■ Exercise directions
Go through the listing beneath and show each line containing the string "none".
Segment Start: Supplied records
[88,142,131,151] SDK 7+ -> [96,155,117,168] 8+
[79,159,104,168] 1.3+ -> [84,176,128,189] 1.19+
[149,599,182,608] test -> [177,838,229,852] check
Segment End: Supplied records
Segment Start: Supplied records
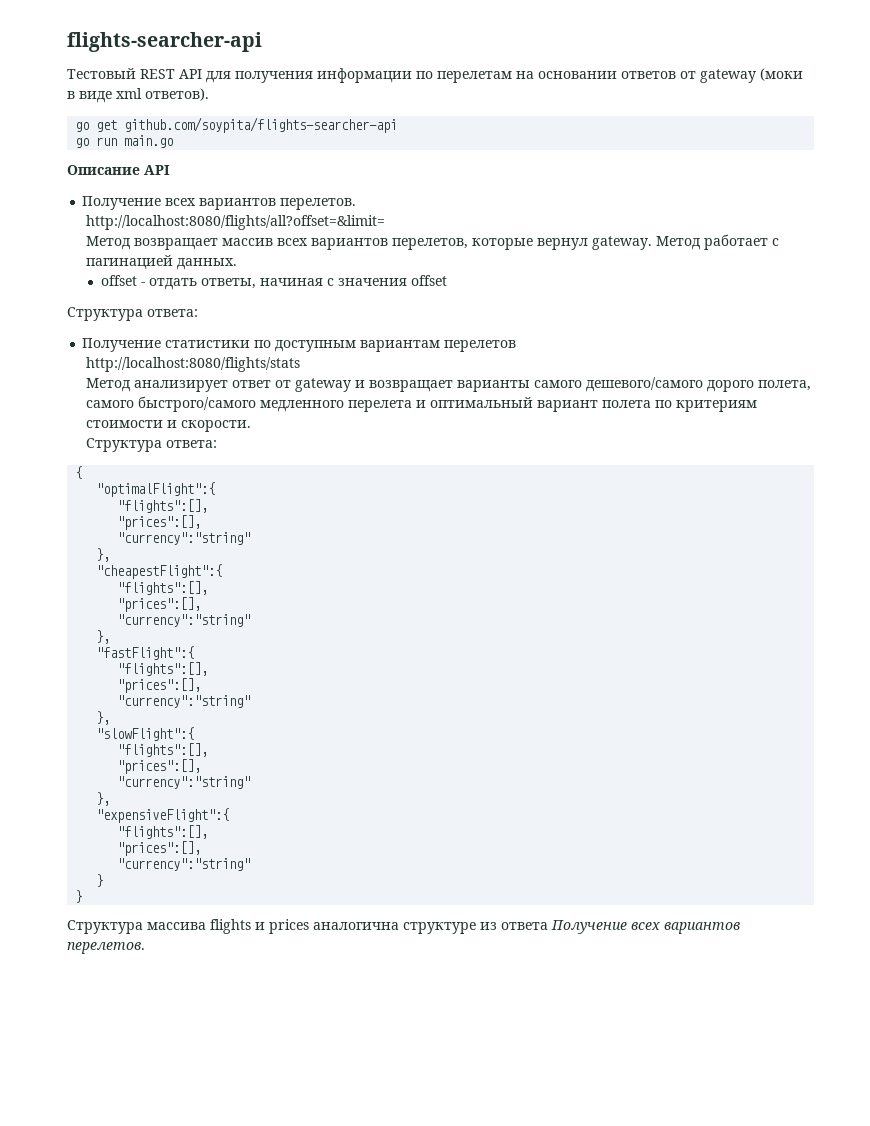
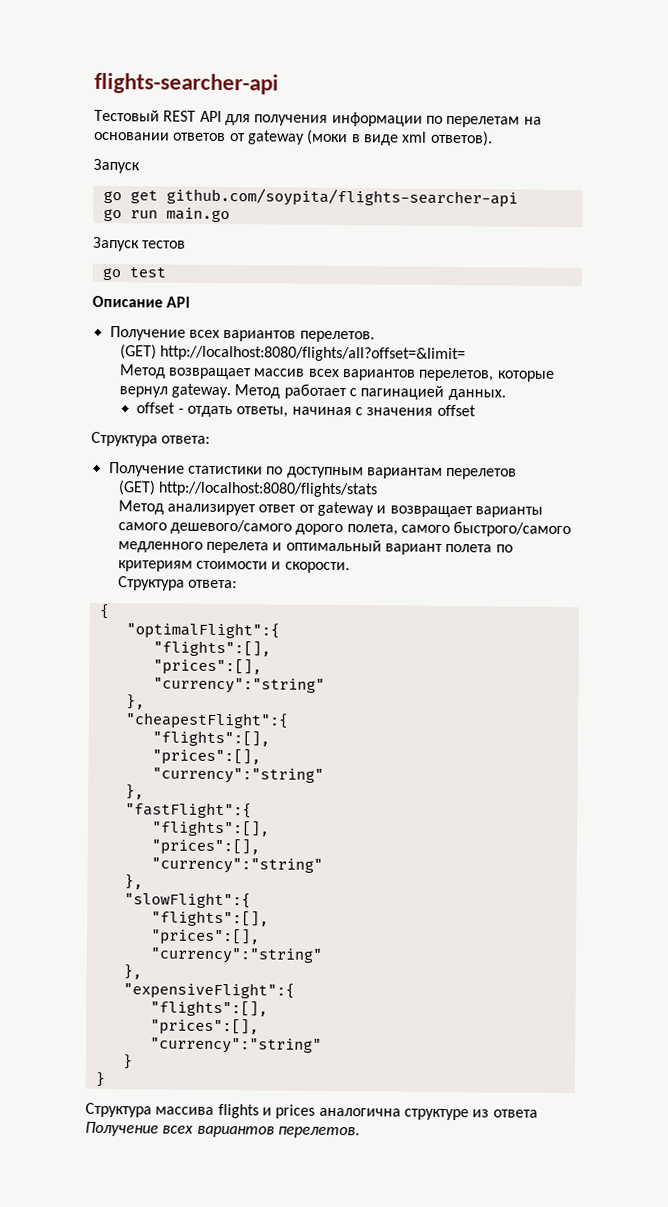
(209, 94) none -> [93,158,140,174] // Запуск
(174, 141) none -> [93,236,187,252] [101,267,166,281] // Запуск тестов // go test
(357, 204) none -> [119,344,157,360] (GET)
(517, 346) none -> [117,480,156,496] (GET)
Segment End: Supplied records
■ Problem solution
(209, 94) none -> [93,158,140,174] // Запуск
(174, 141) none -> [93,236,187,252] [101,267,166,281] // Запуск тестов // go test
(357, 204) none -> [119,344,157,360] (GET)
(517, 346) none -> [117,480,156,496] (GET)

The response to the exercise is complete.